Last week the National Association of Hispanic Real Estate Professionals called on lawmakers in Congress and government officials to reverse investor-favored policies that have created an imbalance in housing inventory and unfavorable conditions for Hispanics and other first-time homebuyers.
Executives of NAHREP specifically cited Fannie Mae and Freddie Mac REO to Rental programs that eliminate affordable housing stock from the market and fuel an unfair race between owner-occupant buyers and investors. The programs, they say, create large investor-controlled housing markets and undermine the economic stimulus and recovery owner-occupant buyers can bring to the U.S. economy.
In 2012, investors purchased 50 percent of all homes selling for $250,000 or less, with the majority of these transactions driven through bulk sales, auctions and drop-bid trustee sales, according to NAHREP leaders. The net effect of the trend will turn owner-occupant neighborhoods into renter communities.
“Wall Street wins again! Hundreds of thousands of residential properties are being purchased by large investors through channels that are unavailable to owner-occupant buyers,” said Juan Martinez, NAHREP President. “With new housing construction still at a low and buyer demand on the rise, these programs have eliminated housing stock from the owner-occupant market at a time when first-time homebuyers can buy affordable housing at low interest rates.”
More than 90 percent of all foreclosed homes in the Phoenix area in 2012 were sold to investors when agents in the market report having 10 fully qualified buyers for every home listed in the market by an agent, say Hispanic real estate leaders.

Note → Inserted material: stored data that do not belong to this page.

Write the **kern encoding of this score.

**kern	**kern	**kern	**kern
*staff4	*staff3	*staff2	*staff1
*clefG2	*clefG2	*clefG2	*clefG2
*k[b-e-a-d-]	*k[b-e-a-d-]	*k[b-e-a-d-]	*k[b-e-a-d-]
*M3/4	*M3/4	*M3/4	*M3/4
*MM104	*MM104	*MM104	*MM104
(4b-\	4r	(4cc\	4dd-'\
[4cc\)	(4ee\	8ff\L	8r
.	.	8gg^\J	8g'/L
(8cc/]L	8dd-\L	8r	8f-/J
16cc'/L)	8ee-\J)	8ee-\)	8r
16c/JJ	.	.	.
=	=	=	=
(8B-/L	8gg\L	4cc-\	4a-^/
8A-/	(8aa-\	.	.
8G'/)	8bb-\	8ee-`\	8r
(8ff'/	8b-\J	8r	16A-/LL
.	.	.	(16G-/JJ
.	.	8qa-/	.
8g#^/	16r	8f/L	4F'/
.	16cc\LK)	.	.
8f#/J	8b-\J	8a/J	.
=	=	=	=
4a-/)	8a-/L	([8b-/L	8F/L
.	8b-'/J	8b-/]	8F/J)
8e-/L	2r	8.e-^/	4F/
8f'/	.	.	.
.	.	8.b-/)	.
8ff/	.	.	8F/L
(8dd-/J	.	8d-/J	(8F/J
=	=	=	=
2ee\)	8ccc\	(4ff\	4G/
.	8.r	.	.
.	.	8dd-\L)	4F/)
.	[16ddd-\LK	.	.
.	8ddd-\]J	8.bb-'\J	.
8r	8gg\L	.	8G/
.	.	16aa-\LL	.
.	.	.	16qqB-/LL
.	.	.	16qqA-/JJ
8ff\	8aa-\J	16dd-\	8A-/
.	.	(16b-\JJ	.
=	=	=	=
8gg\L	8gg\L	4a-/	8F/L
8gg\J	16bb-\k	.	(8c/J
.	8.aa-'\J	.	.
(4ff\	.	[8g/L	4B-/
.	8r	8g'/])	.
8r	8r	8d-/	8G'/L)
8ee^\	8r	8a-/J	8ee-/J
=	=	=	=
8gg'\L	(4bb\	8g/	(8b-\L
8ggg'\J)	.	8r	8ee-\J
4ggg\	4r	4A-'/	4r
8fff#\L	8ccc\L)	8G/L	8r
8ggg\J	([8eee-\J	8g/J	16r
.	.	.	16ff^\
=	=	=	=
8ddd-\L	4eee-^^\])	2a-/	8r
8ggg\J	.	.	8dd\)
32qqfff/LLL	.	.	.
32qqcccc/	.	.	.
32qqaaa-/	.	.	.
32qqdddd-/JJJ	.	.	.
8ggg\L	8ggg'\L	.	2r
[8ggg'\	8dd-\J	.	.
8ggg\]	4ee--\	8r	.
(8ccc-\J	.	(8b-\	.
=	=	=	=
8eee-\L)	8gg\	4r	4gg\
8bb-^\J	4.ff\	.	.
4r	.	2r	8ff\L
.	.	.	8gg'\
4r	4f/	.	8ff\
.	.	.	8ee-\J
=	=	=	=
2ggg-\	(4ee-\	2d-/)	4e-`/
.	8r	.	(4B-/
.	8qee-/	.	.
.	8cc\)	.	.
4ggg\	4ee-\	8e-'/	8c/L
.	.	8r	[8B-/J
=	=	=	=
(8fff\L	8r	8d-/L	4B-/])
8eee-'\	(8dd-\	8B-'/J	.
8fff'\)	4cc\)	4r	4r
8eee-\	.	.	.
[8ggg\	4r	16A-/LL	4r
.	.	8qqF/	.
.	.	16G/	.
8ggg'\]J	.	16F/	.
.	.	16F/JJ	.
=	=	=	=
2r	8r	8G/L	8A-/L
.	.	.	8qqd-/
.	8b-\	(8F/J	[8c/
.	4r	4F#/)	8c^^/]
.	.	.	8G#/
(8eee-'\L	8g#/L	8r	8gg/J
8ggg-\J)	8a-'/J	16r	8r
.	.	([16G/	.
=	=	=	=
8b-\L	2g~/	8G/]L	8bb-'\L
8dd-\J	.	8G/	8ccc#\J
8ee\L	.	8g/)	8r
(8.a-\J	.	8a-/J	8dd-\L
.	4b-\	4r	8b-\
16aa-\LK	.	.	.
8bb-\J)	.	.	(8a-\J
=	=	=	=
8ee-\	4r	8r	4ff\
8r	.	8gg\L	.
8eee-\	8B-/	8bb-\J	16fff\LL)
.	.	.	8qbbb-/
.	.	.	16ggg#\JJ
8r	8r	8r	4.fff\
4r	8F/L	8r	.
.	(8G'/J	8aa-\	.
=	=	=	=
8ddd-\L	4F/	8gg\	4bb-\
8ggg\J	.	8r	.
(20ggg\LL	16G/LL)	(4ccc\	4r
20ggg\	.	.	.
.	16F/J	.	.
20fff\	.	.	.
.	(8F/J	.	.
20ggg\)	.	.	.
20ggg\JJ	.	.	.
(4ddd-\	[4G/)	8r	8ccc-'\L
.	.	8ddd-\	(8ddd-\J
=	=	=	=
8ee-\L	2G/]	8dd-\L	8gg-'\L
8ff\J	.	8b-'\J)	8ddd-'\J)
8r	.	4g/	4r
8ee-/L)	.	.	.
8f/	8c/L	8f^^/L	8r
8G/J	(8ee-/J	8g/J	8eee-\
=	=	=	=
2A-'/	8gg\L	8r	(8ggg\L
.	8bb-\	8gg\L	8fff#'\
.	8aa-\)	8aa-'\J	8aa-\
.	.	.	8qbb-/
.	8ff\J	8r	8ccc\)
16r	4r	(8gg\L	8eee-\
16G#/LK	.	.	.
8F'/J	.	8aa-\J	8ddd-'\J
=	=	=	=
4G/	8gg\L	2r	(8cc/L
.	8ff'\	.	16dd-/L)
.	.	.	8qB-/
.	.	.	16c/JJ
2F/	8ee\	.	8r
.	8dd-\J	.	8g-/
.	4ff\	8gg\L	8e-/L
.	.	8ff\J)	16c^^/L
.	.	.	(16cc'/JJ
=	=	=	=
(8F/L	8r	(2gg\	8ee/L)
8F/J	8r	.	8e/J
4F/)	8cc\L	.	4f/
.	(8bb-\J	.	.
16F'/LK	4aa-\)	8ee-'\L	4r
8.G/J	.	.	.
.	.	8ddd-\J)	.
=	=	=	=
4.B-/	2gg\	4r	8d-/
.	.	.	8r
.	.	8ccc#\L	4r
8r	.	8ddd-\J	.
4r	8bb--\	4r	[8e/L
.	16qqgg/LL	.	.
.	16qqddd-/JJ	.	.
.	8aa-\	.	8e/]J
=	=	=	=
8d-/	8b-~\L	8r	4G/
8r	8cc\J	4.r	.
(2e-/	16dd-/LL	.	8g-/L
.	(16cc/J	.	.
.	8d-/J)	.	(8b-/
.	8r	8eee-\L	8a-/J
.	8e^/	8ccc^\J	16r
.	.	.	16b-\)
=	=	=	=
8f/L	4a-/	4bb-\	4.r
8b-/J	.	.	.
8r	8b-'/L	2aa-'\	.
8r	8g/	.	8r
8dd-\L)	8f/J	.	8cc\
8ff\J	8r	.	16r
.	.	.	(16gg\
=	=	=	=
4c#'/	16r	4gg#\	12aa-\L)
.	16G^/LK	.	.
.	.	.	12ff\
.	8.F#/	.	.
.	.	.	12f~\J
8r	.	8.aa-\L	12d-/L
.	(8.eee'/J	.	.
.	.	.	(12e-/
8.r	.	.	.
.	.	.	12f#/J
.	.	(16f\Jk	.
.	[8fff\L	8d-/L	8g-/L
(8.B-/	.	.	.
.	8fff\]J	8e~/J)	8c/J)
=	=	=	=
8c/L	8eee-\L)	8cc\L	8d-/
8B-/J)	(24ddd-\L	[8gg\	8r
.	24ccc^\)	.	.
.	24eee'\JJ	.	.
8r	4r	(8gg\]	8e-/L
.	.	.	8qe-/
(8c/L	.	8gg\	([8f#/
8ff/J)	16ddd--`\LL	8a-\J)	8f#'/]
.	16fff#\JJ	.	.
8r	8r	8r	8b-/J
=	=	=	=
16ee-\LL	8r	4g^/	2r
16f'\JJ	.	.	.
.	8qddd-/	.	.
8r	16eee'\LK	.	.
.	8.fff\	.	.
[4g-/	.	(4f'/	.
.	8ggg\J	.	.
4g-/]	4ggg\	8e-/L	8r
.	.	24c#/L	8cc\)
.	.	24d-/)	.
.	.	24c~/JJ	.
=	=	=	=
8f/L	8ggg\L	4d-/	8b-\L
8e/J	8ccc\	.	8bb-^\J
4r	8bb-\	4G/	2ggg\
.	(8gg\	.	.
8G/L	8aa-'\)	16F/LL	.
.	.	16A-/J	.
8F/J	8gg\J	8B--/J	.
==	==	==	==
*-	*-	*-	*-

NAHREP agents report similar trends in other markets like Las Vegas, Miami, Sacramento, Los Angeles and the Inland Empire (east of LA).
“Failure to provide home buying opportunities to some of the most important growth segments of our nation – such as the Latino community – not only jeopardizes economic growth for our nation, it compromises the long-term financial stability of a generation,” said Martinez.
As part of its call to action to policy makers, Hispanic real estate leaders also recommend balanced mortgage credit rules that do not restrict access to credit, changes that support the health and solvency of the FHA fund and sensible immigration reform that preserves the nation’s labor pool and provides a route to citizenship for undocumented individuals and their children.